Altered signaling by neuromodulators, such as biogenic amines or neuropeptides, underlies human brain diseases including mood disorders and Parkinson's disease, yet our understanding of exactly how neuromodulators produce proper functioning of neural circuit's remains vague. How do neuromodulators collaborate with fast-acting neurotransmitters to create patterns of activity in neural circuits that underlie complex behaviors? Our goal is to understand for the first time precisely how neuromodulators function in a model neural circuit. The egg-laying circuit of C. elegans contains just three types of neurons and one set of postsynaptic muscles. This circuit involves just one fast-acting neurotransmitter, acetylcholine, plus a set of neuromodulators: the biogenic amines serotonin and tyramine, and several neuropeptides. The circuit generates a two-state behavior that alternates between a ~2.5 minute active phase in which rhythmic egg-laying contractions occur, and a ~20 minute inactive phase. Over the past 16 years, we have developed a battery of C. elegans mutants that show increased or decreased egg laying due to defects in specific signaling molecules in the circuit. We have also developed cell-specific promoters that allow us to express any protein we want in any individual cell type of the egg-laying system. We have now developed new tools to optogenetically manipulate activity of the individual cell types and to use the genetically-encoded Ca2+ sensor GCaMP to quantitatively analyze activity of each cell type within freely-behaving animals. These new tools have brought us to a tipping point at which we are ready to delineate how each cell and each neurotransmitter in the circuit act to together produce the activity pattern of the circuit. We expect a newly meaningful understanding of neuromodulators will be revealed now that we can finally analyze their function in the context of detailed investigation of a circuit they modulate. We will generate this understanding through three aims, each focused on dissecting the function one of the three neuron types in the circuit:
Aim 1. We will determine how serotonin and the neuropeptide NLP-3, co-released from the HSN motor neuron, signal onto other cells in the circuit to initiate the active phase of egg laying.
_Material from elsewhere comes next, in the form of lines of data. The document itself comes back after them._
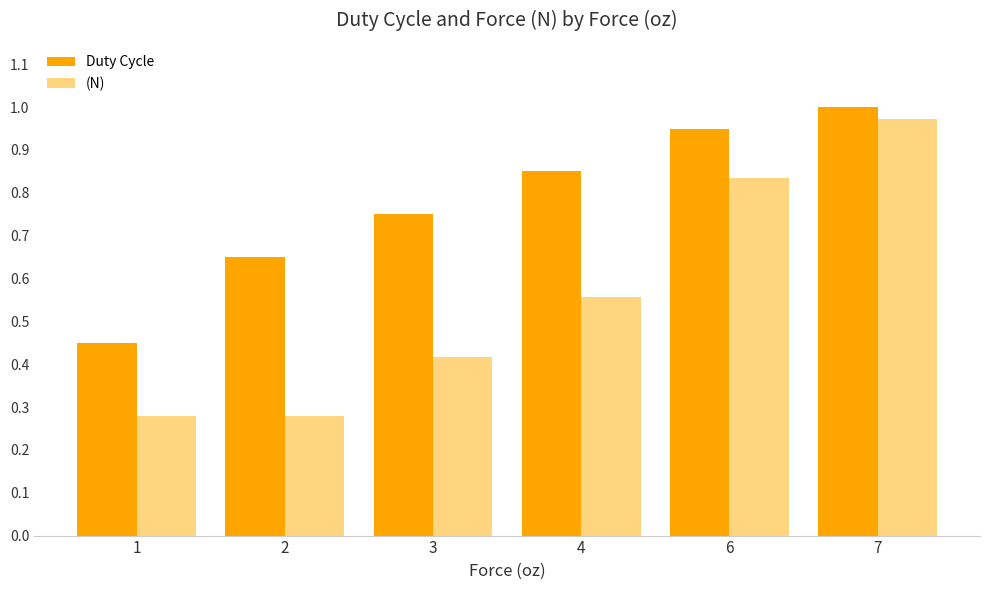

True or false: (N) has a value of 0.5 at 1.

False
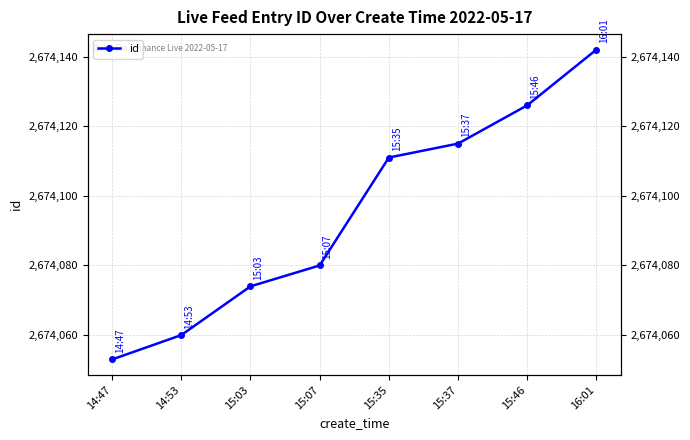

Reading left to right, list all the values displayed in this chart.

14:47=2674053	14:53=2674060	15:03=2674074	15:07=2674080	15:35=2674111	15:37=2674115	15:46=2674126	16:01=2674142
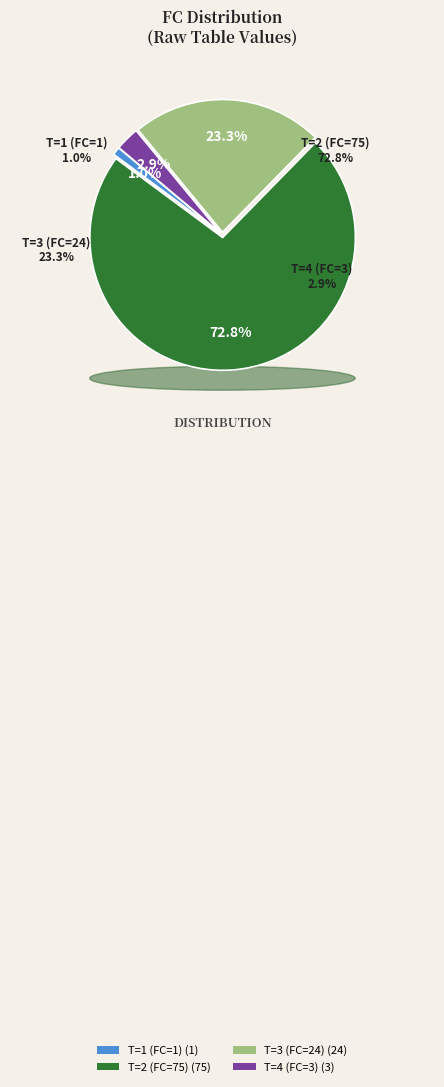

To the nearest percent, what percentage of the pie is T=1 (FC=1)?

1%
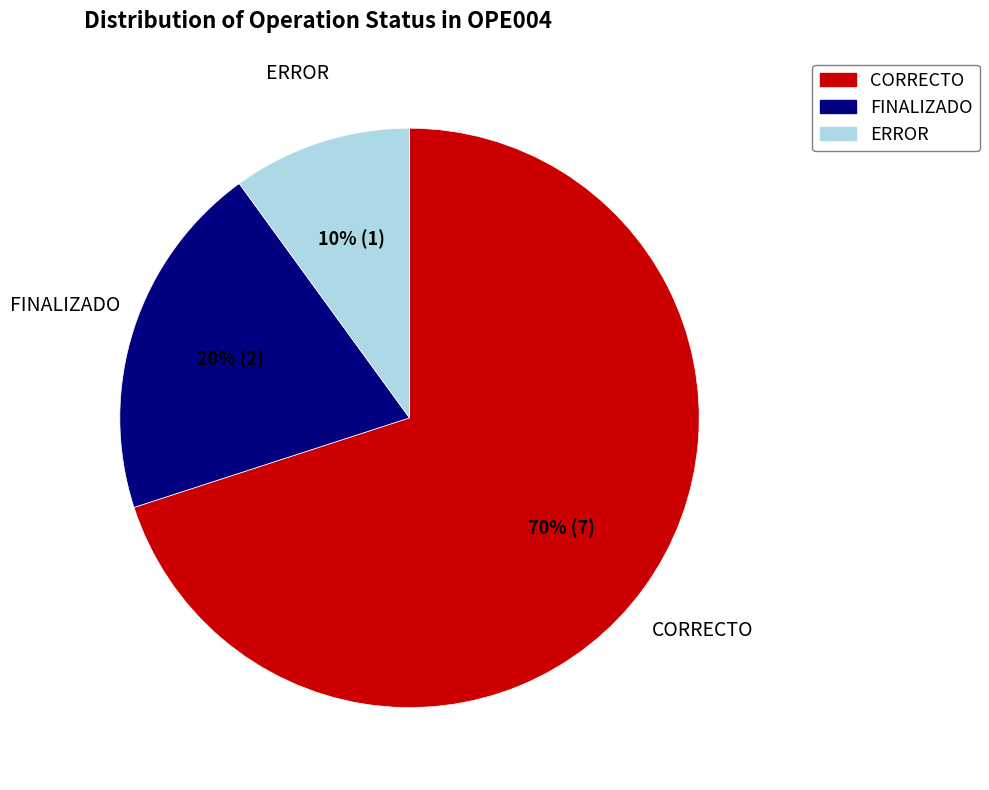

Is it true that CORRECTO is 70% of the pie?

True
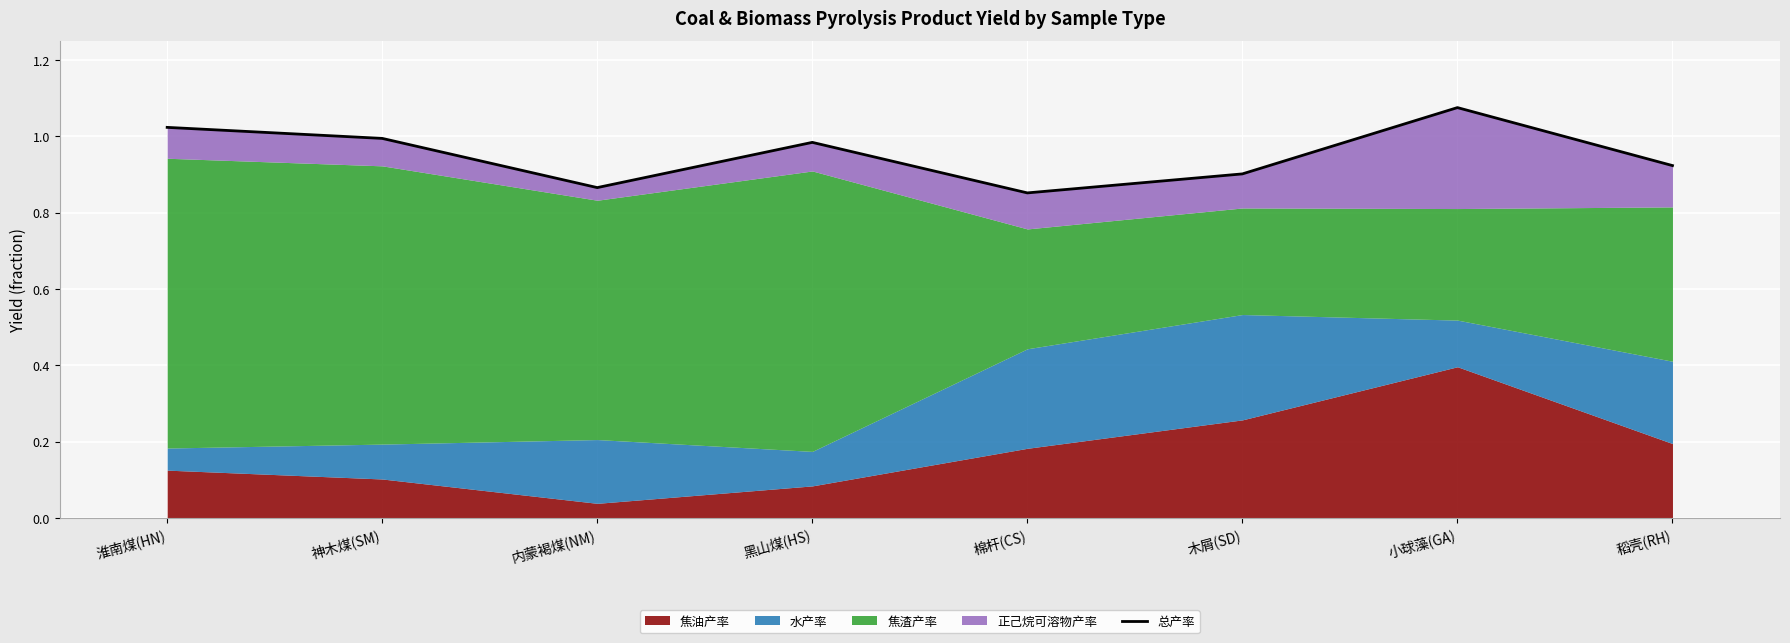

Rank the categories by value from highest to lowest.

小球藻(GA), 淮南煤(HN), 神木煤(SM), 黑山煤(HS), 稻壳(RH), 木屑(SD), 内蒙褐煤(NM), 棉杆(CS)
Aim 2. W will determine how acetylcholine, released from the VC motor neurons within the active phase, acutely triggers egg-laying contractions only when serotonin and NLP-3 have activated the circuit.
Aim 3. We will determine how the uv1 neuroendocrine cells release tyramine to lengthen the inactive phase of egg laying and to space out egg-laying events during the active phase.
This proposal aims to understand in unprecedented detail how medically-important neuromodulators, including serotonin, help generate the dynamic pattern of activity in a neural circuit. Defects in neuromodulator function appear to underlie many human brain diseases, such as mood disorders and Parkinson's disease, yet it is difficult to understand these diseases because we as yet have little understanding of how neural circuits work. By deeply studying one neural circuit in the simple model organism C. elegans that uses the same types of neuromodulators found in the human brain, we hope to spearhead a new level of understanding of neural circuit activity that will advance our understanding of neuromodulators and their roles in brain disorders.